Sogou Reports Loss in Quarter Despite Higher Usage and Revenue

After jumping above $6 per share in early trading today, Sogou was up only slightly in the afternoon in New York, changing hands at $5.53 per share, up 6 cents.

Author: Peter H. Frank   

Sogou Inc. (NYSE: SOGO), a leading internet search provider in China, said today its first quarter revenue climbed a slight 2 percent to $252.7 million while it slid into the red for the three months. 

The Beijing-based company, which saw a significant jump in mobile daily average users (DAUs) for the quarter, said its loss attributable to the company was $3.86 million, or 1 cent per fully diluted American depositary share. The result was in contrast to income of $15.3 million, or 4 cents, a year earlier. 

After jumping above $6 per share in early trading today, Sogou was up only slightly in the afternoon in New York, changing hands at $5.53 per share, up 6 cents. 

While revenue and DAUs were up in the period ended March 31, the cost of revenue outstripped the increases. The company said its traffic acquisition cost grew 28 percent year-over-year to $143.1 million, caused primarily by what it called "price inflation." Operating expenses remained flat. 

At the same time, the number of DAUs of its mobile keyboard surged 23 percent compared with a year earlier to 443 million users. The company voice app, the largest in China, reported 600 million daily voice requests. 

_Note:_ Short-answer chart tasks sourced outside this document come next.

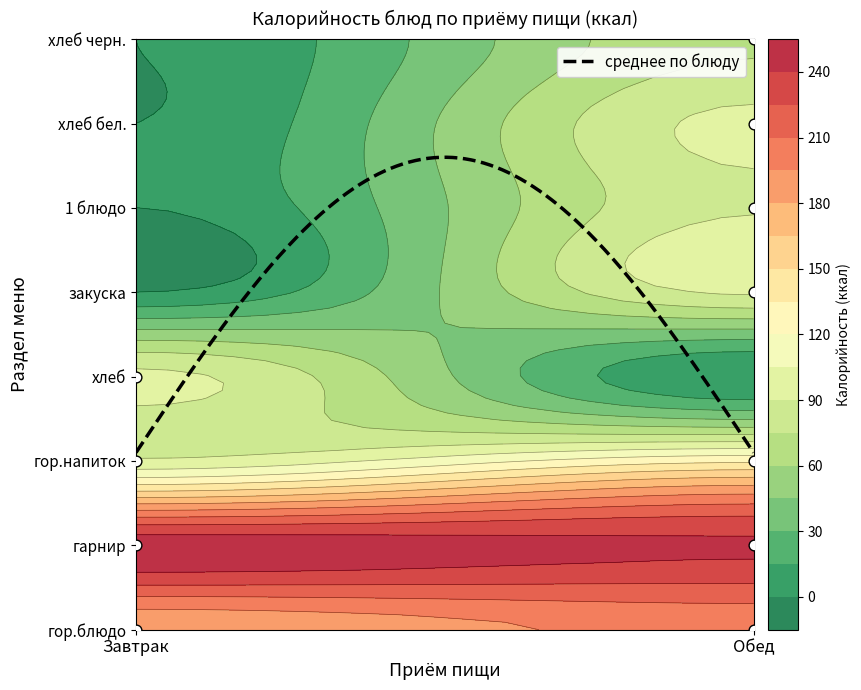

True or false: Завтрак has a value of 100.9 at хлеб бел..

False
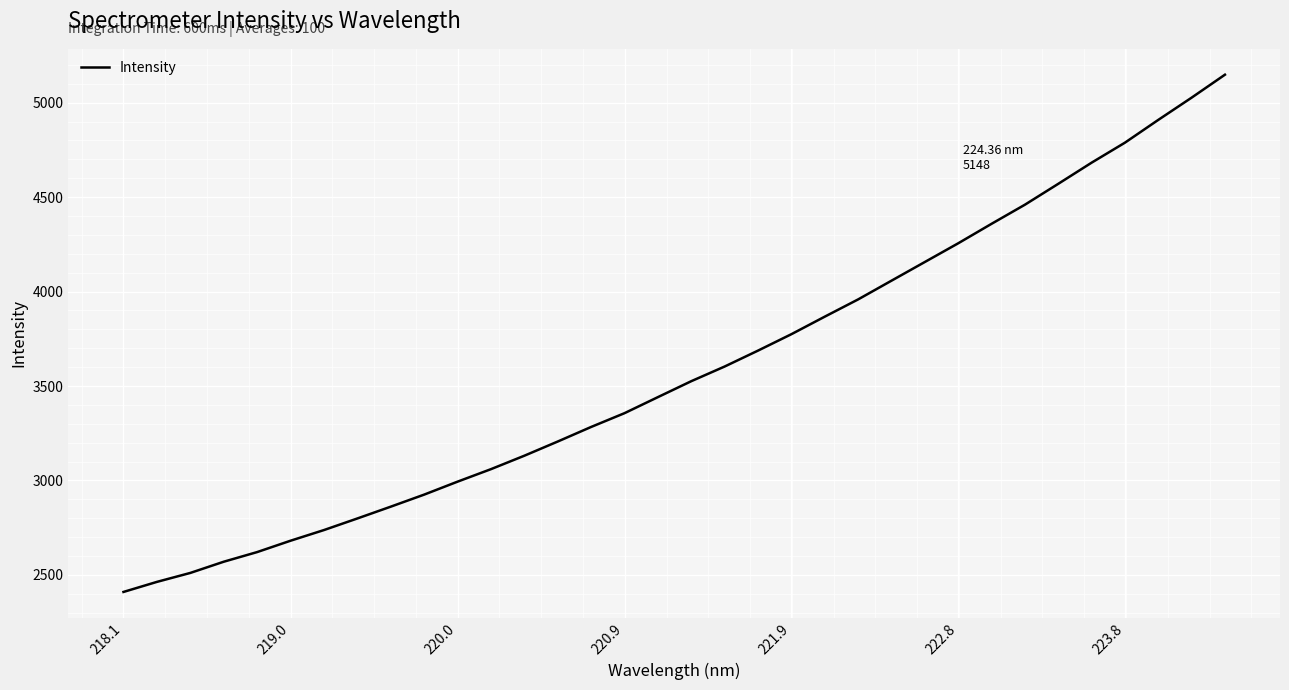

What is the greatest value displayed?

5148.2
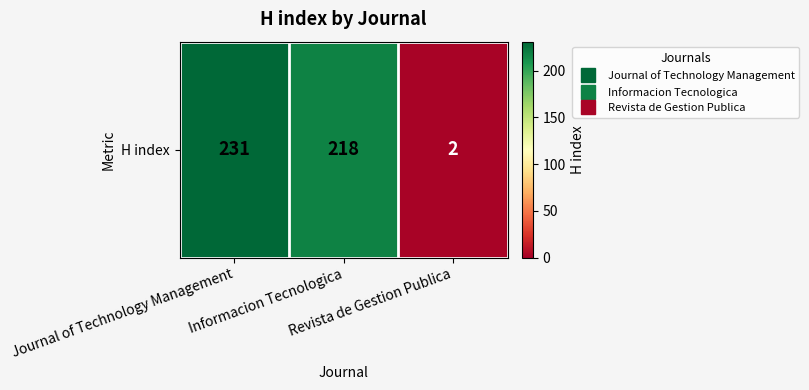

Which label corresponds to the smallest value in the chart?

Revista de Gestion Publica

Overall, search and search-related revenue, which accounted for 93 percent of the total, rose 6 percent year-over-year. 

"Better-than-expected performance of our core search business enabled us to exceed the top end of our revenue guidance in the first quarter of 2019," said Joe Zhou, the company's chief financial officer. "During the quarter, we continued to accelerate the growth of our organic traffic and implemented initiatives that improved the monetization of our search platform." 

The company said it expected in the second quarter of 2019 revenue to be in the range of $303 million to $313 million, representing a 1 to 4 percent increase year-over-year, or a 7 to 11 percent increase year-over-year in RMB terms.